Marlena Dudek-Makuch, Pharm. D., Development Expert, Curtis Health Caps


Obesity is defined as pathological accumulation of the fatty tissue where it accounts for more than 25% of total body mass in women and 20% of body mass in men. The cut-off point is assumed to be if BMI is exceeded by ≥25 kg/m2 (overweight) and 30 kg/m2 (obesity). As regards children, growth charts developed for a given population are taken into consideration. According to available figures, in 2016 even as many as 1.9 billion adults were overweight or obese, accounting for 40% of the global population. In the last 35-40 years, the number of people with BMI ≥30 doubled [1, 2], and the frequency of overweight and obese children even quadrupled [1]. Obesity is becoming an increasingly serious problem also in Poland; already three out of five adults in Poland are overweight, every fourth one is obese and this level is rising constantly [3]. Furthermore, children in Poland are the fastest in Europe to put on weight; more than 18% of eleven- and twelve-year-olds are overweight, and more than 3% are obese [3, 4].
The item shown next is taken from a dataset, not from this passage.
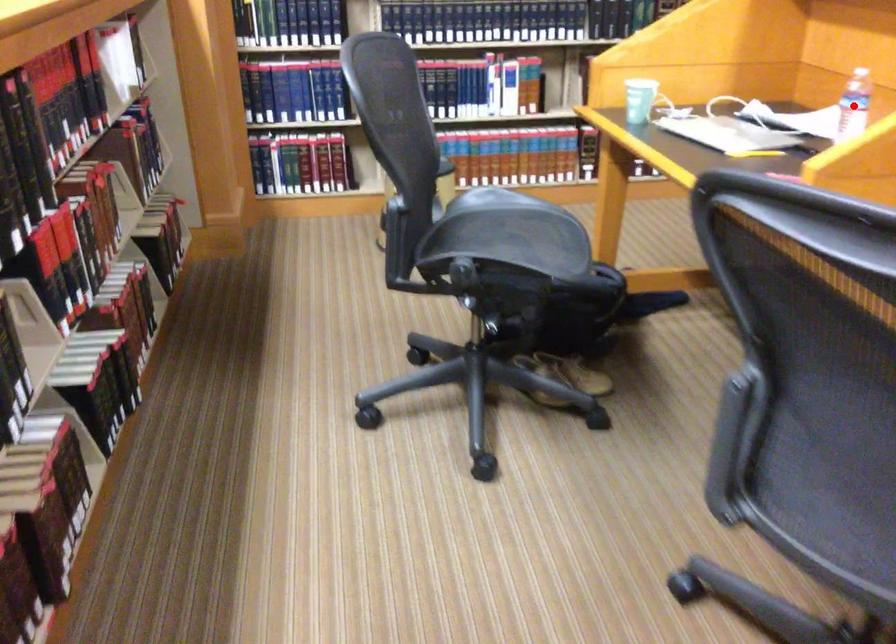
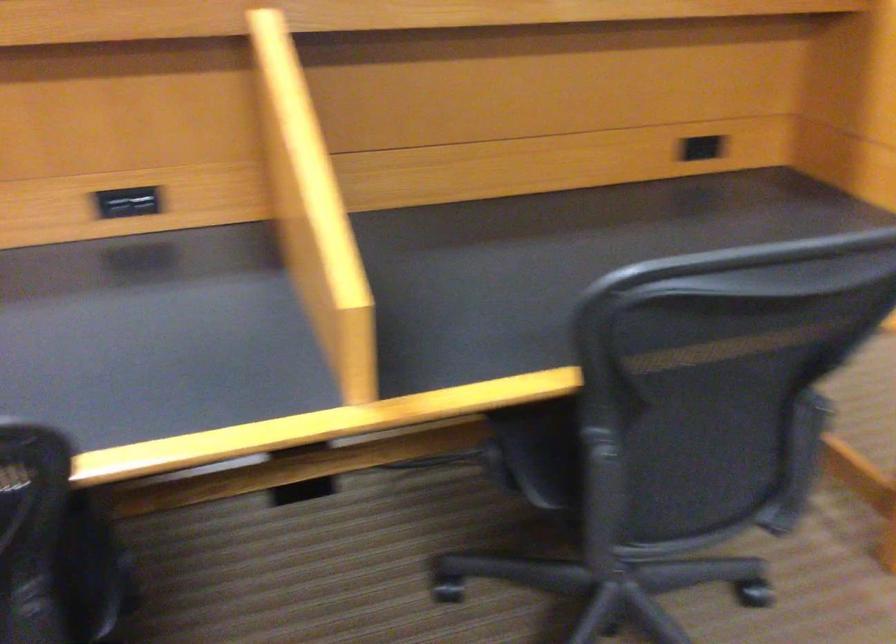
Question: I am providing you with two images of the same scene from different viewpoints. A red point is marked on the first image. Can you still see the location of the red point in image 2?

Choices:
 (A) Yes
 (B) No

Answer: (B)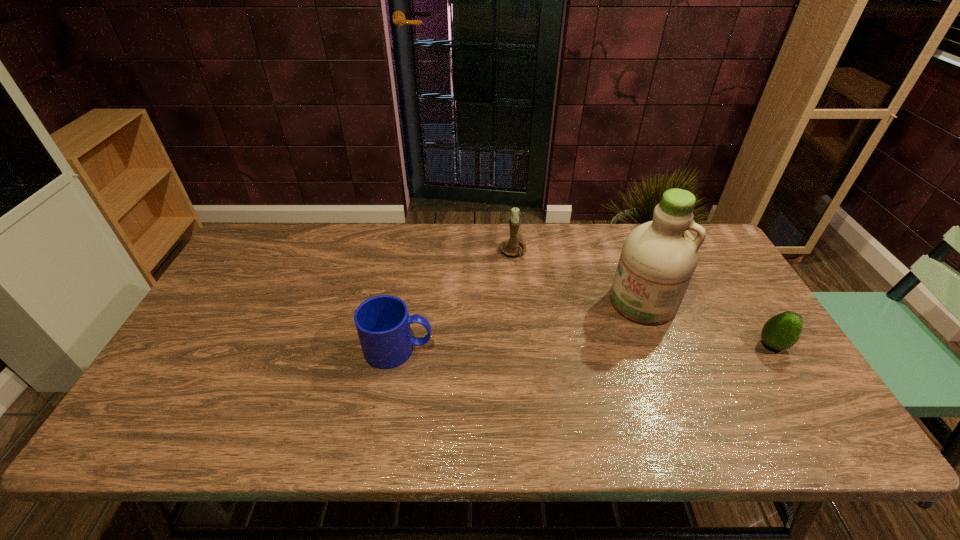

Obesity is a risk factor of vitamin D deficiency. Tests held among obese adults and children show that fatty tissue mass is reversely interrelated to the level of 25(OH)D3 in blood serum; every 10% of BMI percentile increase causes a 4.2% drop in 25(OH)D3 concentration. A considerable deficiency in vitamin D in obese adults is considered to be most probably caused by preferred accumulation of vitamin D in the fatty tissue, which prevents it from being transformed into an active metabolite – calcidiol (25(OH)D3). This hypothesis is confirmed by tests proving that obese people are half less efficient in transforming vitamin D, both taken orally and synthesized in the skin following exposure to sunlight. It has been proven that an increase in vitamin D concentration after exposure to UVB is 57% lower in obese people compared to those with correct body mass. Another probable mechanism of decreased vitamin D concentration in obese people is an increased synthesis of calcitriol (1,25(OH)2D3) – active vitamin D metabolite – in kidneys, which, in the negative feedback mechanism, hinders the production of 25(OH)D3 in liver [5]. Furthermore, excessively overweight people often avoid exposure to sunlight, for fear of being fat-shamed, which causes an insufficient biosynthesis of vitamin D in the skin.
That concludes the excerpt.